(Items from a dataset)
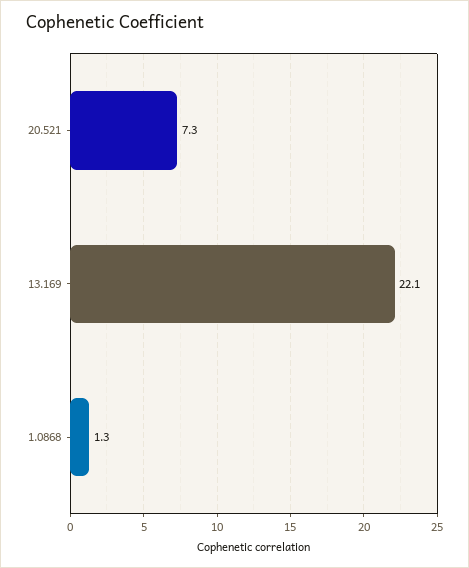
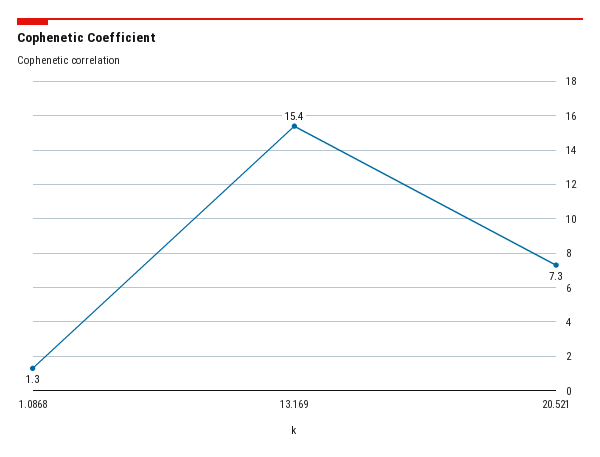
  {
    "20.521": 7.3,
-   "13.169": 22.1,
+   "13.169": 15.4,
    "1.0868": 1.3
  }

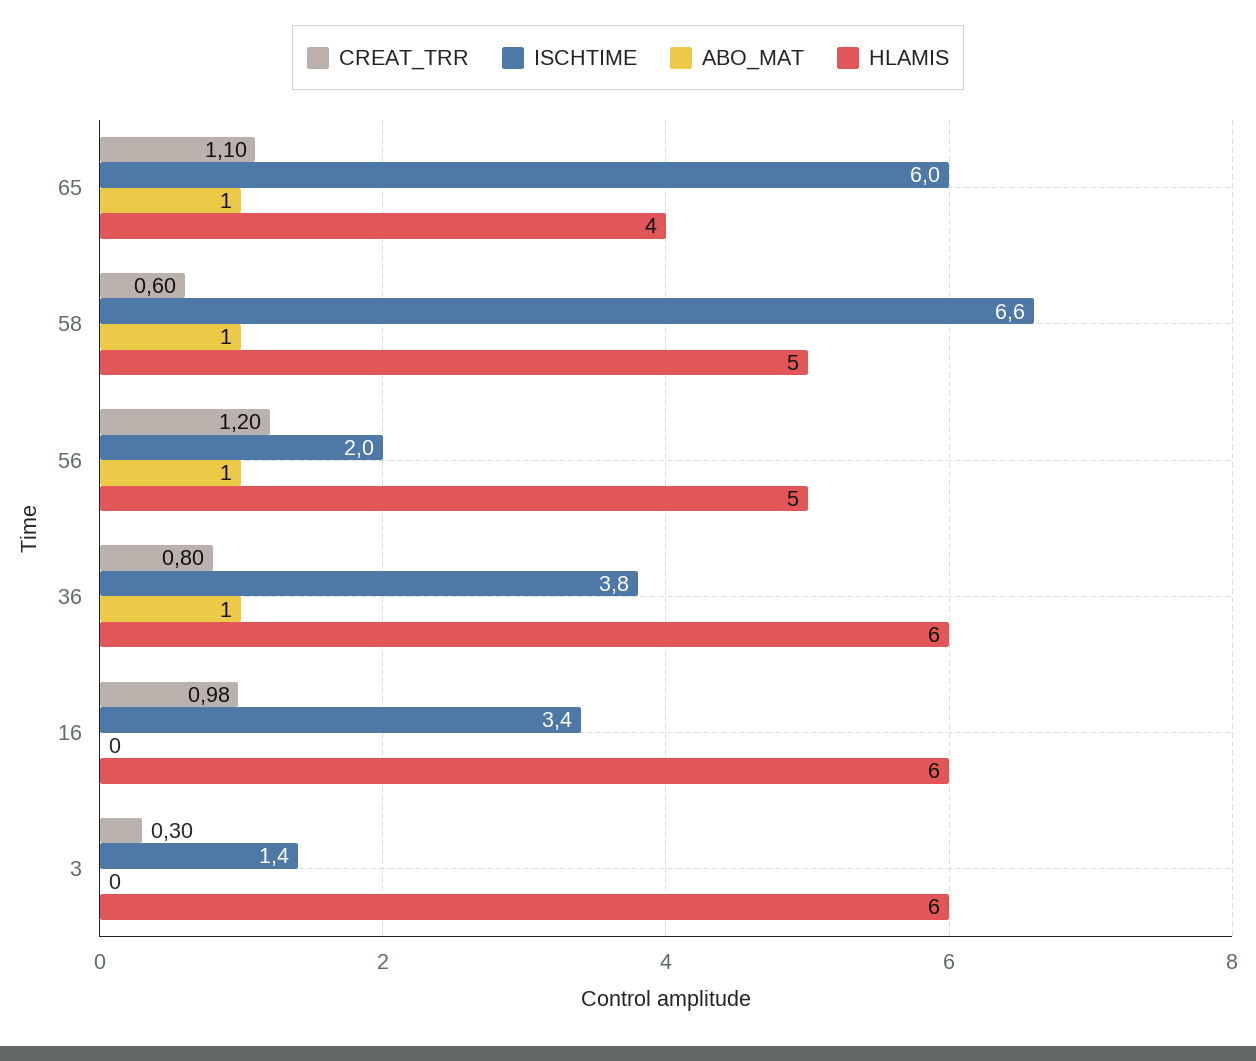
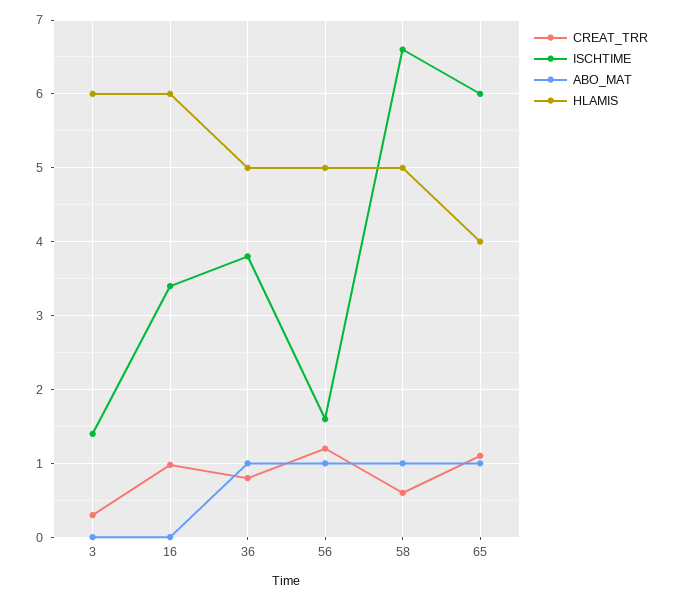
  {
    "CREAT_TRR": {
      "65": 1.1,
      "58": 0.6,
      "56": 1.2,
      "36": 0.8,
      "16": 0.98,
      "3": 0.3
    },
    "ISCHTIME": {
      "65": 6,
      "58": 6.6,
-     "56": 2,
+     "56": 1.6,
      "36": 3.8,
      "16": 3.4,
      "3": 1.4
    },
    "ABO_MAT": {
      "65": 1,
      "58": 1,
      "56": 1,
      "36": 1,
      "16": 0,
      "3": 0
    },
    "HLAMIS": {
      "65": 4,
      "58": 5,
      "56": 5,
-     "36": 6,
+     "36": 5,
      "16": 6,
      "3": 6
    }
  }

§ **Problem details**
Could the entries above be written out word for word, with no pictures?

§ **Answer for the task**
  {
    "20.521": 7.3,
-   "13.169": 22.1,
+   "13.169": 15.4,
    "1.0868": 1.3
  }

  {
    "CREAT_TRR": {
      "65": 1.1,
      "58": 0.6,
      "56": 1.2,
      "36": 0.8,
      "16": 0.98,
      "3": 0.3
    },
    "ISCHTIME": {
      "65": 6,
      "58": 6.6,
-     "56": 2,
+     "56": 1.6,
      "36": 3.8,
      "16": 3.4,
      "3": 1.4
    },
    "ABO_MAT": {
      "65": 1,
      "58": 1,
      "56": 1,
      "36": 1,
      "16": 0,
      "3": 0
    },
    "HLAMIS": {
      "65": 4,
      "58": 5,
      "56": 5,
-     "36": 6,
+     "36": 5,
      "16": 6,
      "3": 6
    }
  }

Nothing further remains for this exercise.